Nothing But Empty


                                                         **Trigger warning: miscarriage

    When we found out we were going to have a child, I was so terrified that I cried. 

    You held me in your arms and reassured me that it would be alright, but I couldn't believe you. 

    I had just finished therapy for my depression less than a year ago. I had tried to take my own life. We were moving back to China. How could I posssibly handle one more responsability?
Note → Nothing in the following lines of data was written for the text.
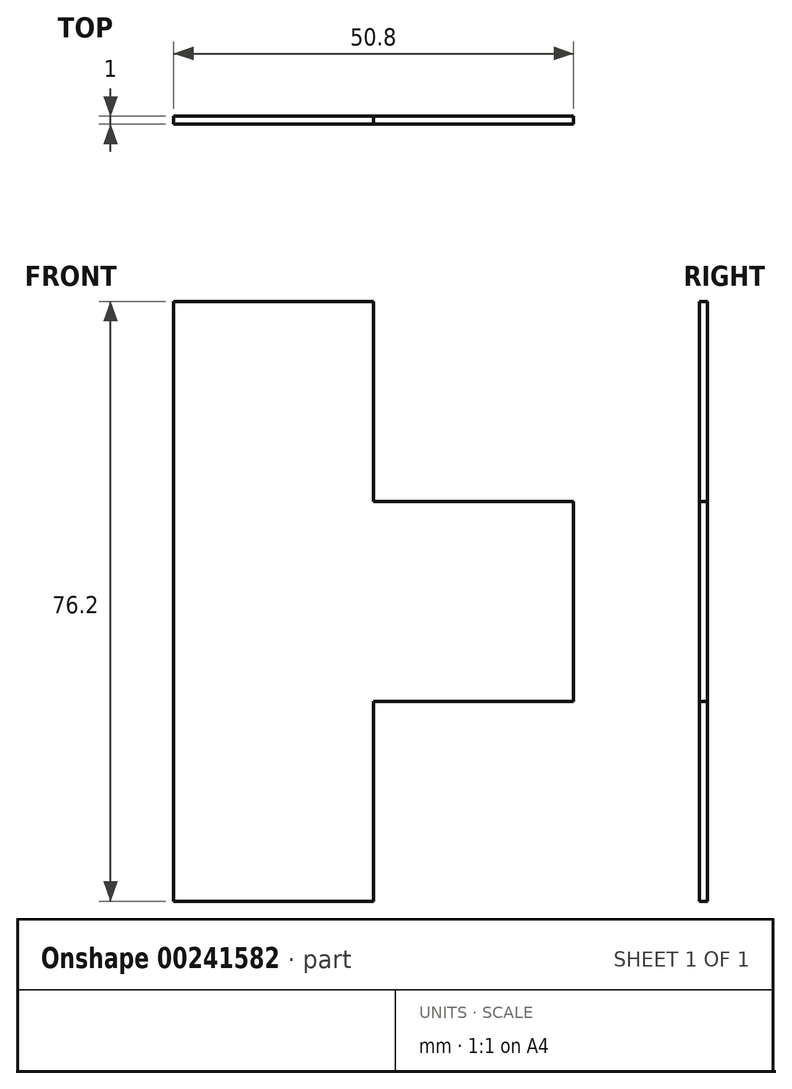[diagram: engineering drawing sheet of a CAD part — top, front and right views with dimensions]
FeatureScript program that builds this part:
annotation { "Feature Type Name" : "Feature", "Feature Type Description" : "" }
export const myFeature = defineFeature(function(context is Context, id is Id, definition is map)
    precondition{}
    {
        {
            assignVariable(context, id + "F0", {"name" : "x", "anyValue" : 1});
        }
        {
            var Q0;
            Q0=qCreatedBy(makeId("Front.planeOp"),FACE);
            var sketch = newSketch(context, id + "F1", { "sketchPlane" : qUnion([Q0])});
            skLineSegment(sketch, "E0.bottom", {"start": v(-25.4, 38.1) * mm, "end": v(25.4, 38.1) * mm});
            skLineSegment(sketch, "E0.top", {"start": v(-25.4, -38.1) * mm, "end": v(25.4, -38.1) * mm});
            skLineSegment(sketch, "E0.left", {"start": v(-25.4, 38.1) * mm, "end": v(-25.4, -38.1) * mm});
            skLineSegment(sketch, "E0.right", {"start": v(25.4, 38.1) * mm, "end": v(25.4, -38.1) * mm});
            skPoint(sketch, "E0.middle", {"position": v(0, 0) * mm});
            skSolve(sketch);
        }
        {
            var Q0;
            Q0=makeQuery(id+"F1.imprint","IMPRINT",FACE,{"disambiguationData":[TD([[makeQuery(id+"F1.imprint","IMPRINT",EDGE,{"derivedFrom":sQuery(id+"F1.wireOp",EDGE,"E0.bottom")}),-1.0]])]});
            extrude(context, id + "F2", {"entities" : qUnion([Q0]), "depth" : (getVariable(context, 'x')) * mm});
        }
        {
            var Q0;
            Q0=makeQuery(id+"F2.opExtrude","CAP_FACE",FACE,{"disambiguationData":[OSD([sQuery(id+"F1.wireOp",EDGE,"E0.bottom"),sQuery(id+"F1.wireOp",EDGE,"E0.top"),sQuery(id+"F1.wireOp",EDGE,"E0.left"),sQuery(id+"F1.wireOp",EDGE,"E0.right")])],"isStart":false});
            var sketch = newSketch(context, id + "F3", { "sketchPlane" : qUnion([Q0])});
            skLineSegment(sketch, "E1.bottom", {"start": v(25.4, 38.1) * mm, "end": v(0, 38.1) * mm});
            skLineSegment(sketch, "E1.top", {"start": v(25.4, 12.7) * mm, "end": v(0, 12.7) * mm});
            skLineSegment(sketch, "E1.left", {"start": v(25.4, 38.1) * mm, "end": v(25.4, 12.7) * mm});
            skLineSegment(sketch, "E1.right", {"start": v(0, 38.1) * mm, "end": v(0, 12.7) * mm});
            skSolve(sketch);
        }
        {
            var Q0;
            Q0=makeQuery(id+"F3.imprint","IMPRINT",FACE,{"disambiguationData":[TD([[makeQuery(id+"F3.imprint","IMPRINT",EDGE,{"derivedFrom":sQuery(id+"F3.wireOp",EDGE,"E1.bottom")}),-1.0]])]});
            extrude(context, id + "F4", {"entities" : qUnion([Q0]), "operationType" : NewBodyOperationType.REMOVE, "oppositeDirection" : true, "depth" : (getVariable(context, 'x')) * mm});
        }
        {
            var Q0;
            Q0=makeQuery(id+"F2.opExtrude","CAP_FACE",FACE,{"disambiguationData":[OSD([sQuery(id+"F1.wireOp",EDGE,"E0.bottom"),sQuery(id+"F1.wireOp",EDGE,"E0.top"),sQuery(id+"F1.wireOp",EDGE,"E0.left"),sQuery(id+"F1.wireOp",EDGE,"E0.right")])],"isStart":false});
            var sketch = newSketch(context, id + "F5", { "sketchPlane" : qUnion([Q0])});
            skLineSegment(sketch, "E2.bottom", {"start": v(25.4, -38.1) * mm, "end": v(0, -38.1) * mm});
            skLineSegment(sketch, "E2.top", {"start": v(25.4, -12.7) * mm, "end": v(0, -12.7) * mm});
            skLineSegment(sketch, "E2.left", {"start": v(25.4, -38.1) * mm, "end": v(25.4, -12.7) * mm});
            skLineSegment(sketch, "E2.right", {"start": v(0, -38.1) * mm, "end": v(0, -12.7) * mm});
            skSolve(sketch);
        }
        {
            var Q0;
            Q0=makeQuery(id+"F5.imprint","IMPRINT",FACE,{"disambiguationData":[TD([[makeQuery(id+"F5.imprint","IMPRINT",EDGE,{"derivedFrom":sQuery(id+"F5.wireOp",EDGE,"E2.bottom")}),1.0]])]});
            extrude(context, id + "F6", {"entities" : qUnion([Q0]), "operationType" : NewBodyOperationType.REMOVE, "oppositeDirection" : true, "depth" : (getVariable(context, 'x')) * mm});
        }
    });
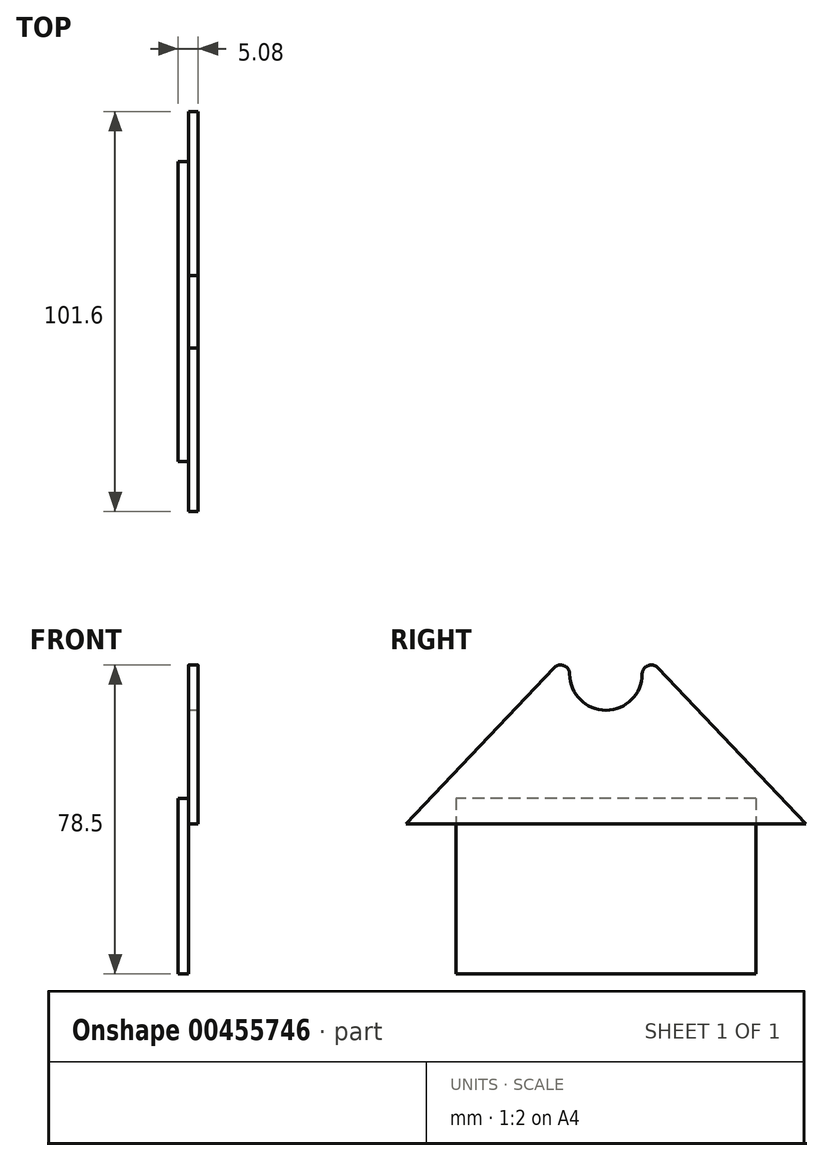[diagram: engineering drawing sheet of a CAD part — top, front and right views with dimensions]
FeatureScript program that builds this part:
annotation { "Feature Type Name" : "Feature", "Feature Type Description" : "" }
export const myFeature = defineFeature(function(context is Context, id is Id, definition is map)
    precondition{}
    {
        {
            var Q0;
            Q0=qCreatedBy(makeId("Right.planeOp"),FACE);
            var sketch = newSketch(context, id + "F0", { "sketchPlane" : qUnion([Q0])});
            skLineSegment(sketch, "E0", {"start": v(-50.8, 0) * mm, "end": v(50.8, 0) * mm});
            skArc(sketch, "E1", {"start": v(-9.2, 38.1) * mm, "mid": v(0, 28.9) * mm, "end": v(9.2, 38.1) * mm});
            skArc(sketch, "E2", {"start": v(-9.2, 38.1) * mm, "mid": v(-10.66, 40.24) * mm, "end": v(-13.18, 39.68) * mm});
            skLineSegment(sketch, "E3", {"start": v(-50.8, 0) * mm, "end": v(-13.18, 39.68) * mm});
            skLineSegment(sketch, "E4", {"start": v(0, 0) * mm, "end": v(0, 52.92) * mm, "construction": true});
            skArc(sketch, "E5.MirrorC", {"start": v(9.2, 38.1) * mm, "mid": v(10.66, 40.24) * mm, "end": v(13.18, 39.68) * mm});
            skLineSegment(sketch, "E6.MirrorCS", {"start": v(50.8, 0) * mm, "end": v(13.18, 39.68) * mm});
            skSolve(sketch);
        }
        {
            var Q0;
            Q0 = qSketchRegion(id + "F0", true);
            extrude(context, id + "F1", {"entities" : qUnion([Q0]), "depth" : 2.54 * mm});
        }
        {
            var Q0;
            Q0=qCreatedBy(makeId("Right.planeOp"),FACE);
            var sketch = newSketch(context, id + "F2", { "sketchPlane" : qUnion([Q0])});
            skLineSegment(sketch, "E7.bottom", {"start": v(38.1, 6.53) * mm, "end": v(-38.1, 6.53) * mm});
            skLineSegment(sketch, "E7.top", {"start": v(38.1, -38.1) * mm, "end": v(-38.1, -38.1) * mm});
            skLineSegment(sketch, "E7.left", {"start": v(38.1, 6.53) * mm, "end": v(38.1, -38.1) * mm});
            skLineSegment(sketch, "E7.right", {"start": v(-38.1, 6.53) * mm, "end": v(-38.1, -38.1) * mm});
            skSolve(sketch);
        }
        {
            var Q0;
            Q0 = qSketchRegion(id + "F2", true);
            extrude(context, id + "F3", {"entities" : qUnion([Q0]), "operationType" : NewBodyOperationType.ADD, "oppositeDirection" : true, "depth" : 2.54 * mm});
        }
    });
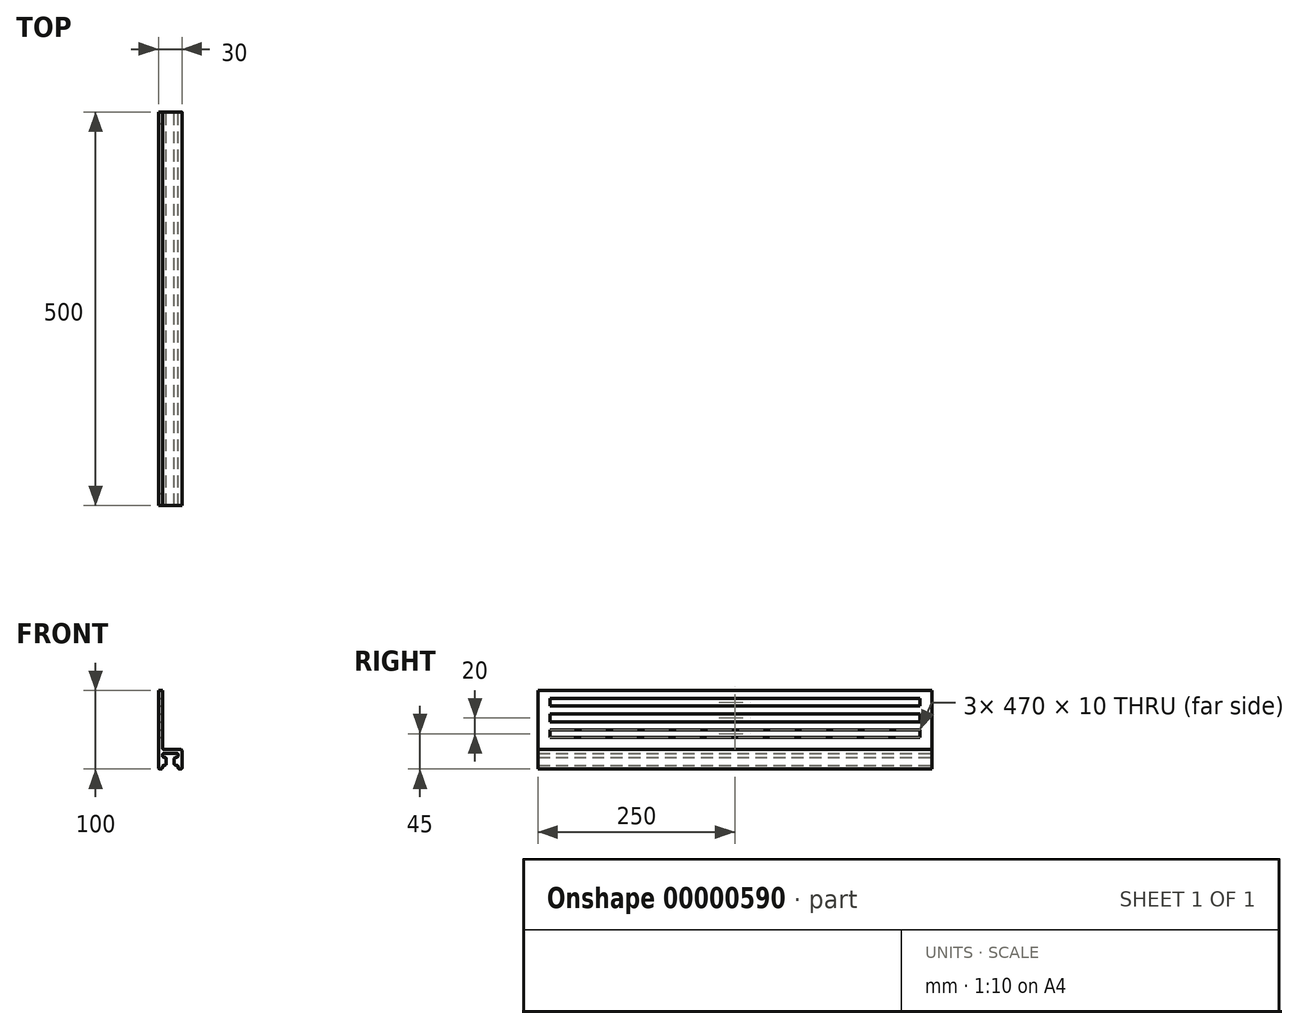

    It didn't feel real. And when it did, for a moment, all I could feel was fear. 

    We had no idea what we were doing. 

    And then...I found the blood. 

    With it, I instantly knew. 

    I had not only been afraid all this time. There was still hope. Love. A child that would change everything. 

    I was so full, 

        only to become incredibly,

            horribly

                empty. 

    Nothing but empty, as I stared at the blood in my hands. 

    Nothing but empty as I grimaced through the pain, trying so hard not to scream. 

     On that cold bathroom floor. 

    Alone. 

    Loss. 

    It hurts so much that I flush the toilet before even getting a proper look. How can I look at my child like that, all blood and no hope? 

    I sink away and bury her in my heart with the others. A lonely, secret loss that only I will ever know. 

    My body has changed but now it is empty. Confused. What did it change for? How do I numb the pain? 

    How do I fill what is now empty?

    How do you mourn the loss of someone you thought you didn't want? Did I wish her away? Was it my fault? 

    Even now, do I hide her because I am afraid? She is locked away, deep inside me. 

    How do I fill what is now empty?